To do: The answer must consist of each line below that holds the word "puede", copied as it stands.

--- Available records Enclosed Below ---

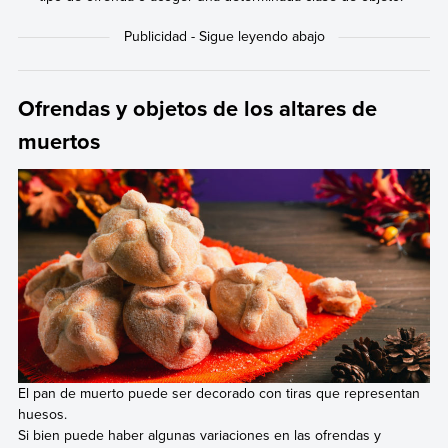
Ofrendas y objetos de los altares de
muertos
El pan de muerto puede ser decorado con tiras que representan
huesos.
Si bien puede haber algunas variaciones en las ofrendas y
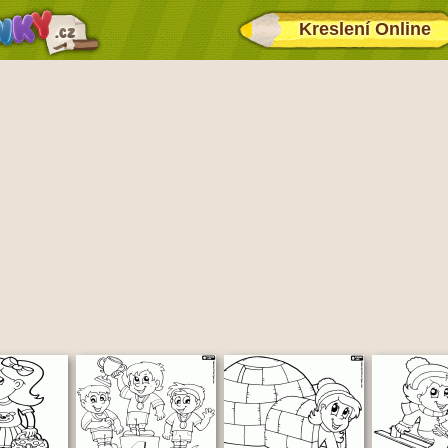
Kreslení Online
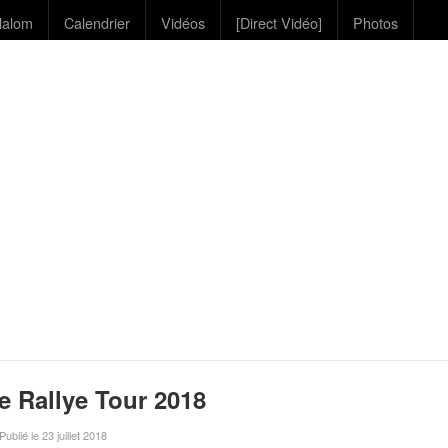
lalom
Calendrier
Vidéos
[Direct Vidéo]
Photos
e Rallye Tour 2018
 Publié le 23 juillet 2018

--- End of Enclosed Available records ---

Finished task:
El pan de muerto puede ser decorado con tiras que representan
Si bien puede haber algunas variaciones en las ofrendas y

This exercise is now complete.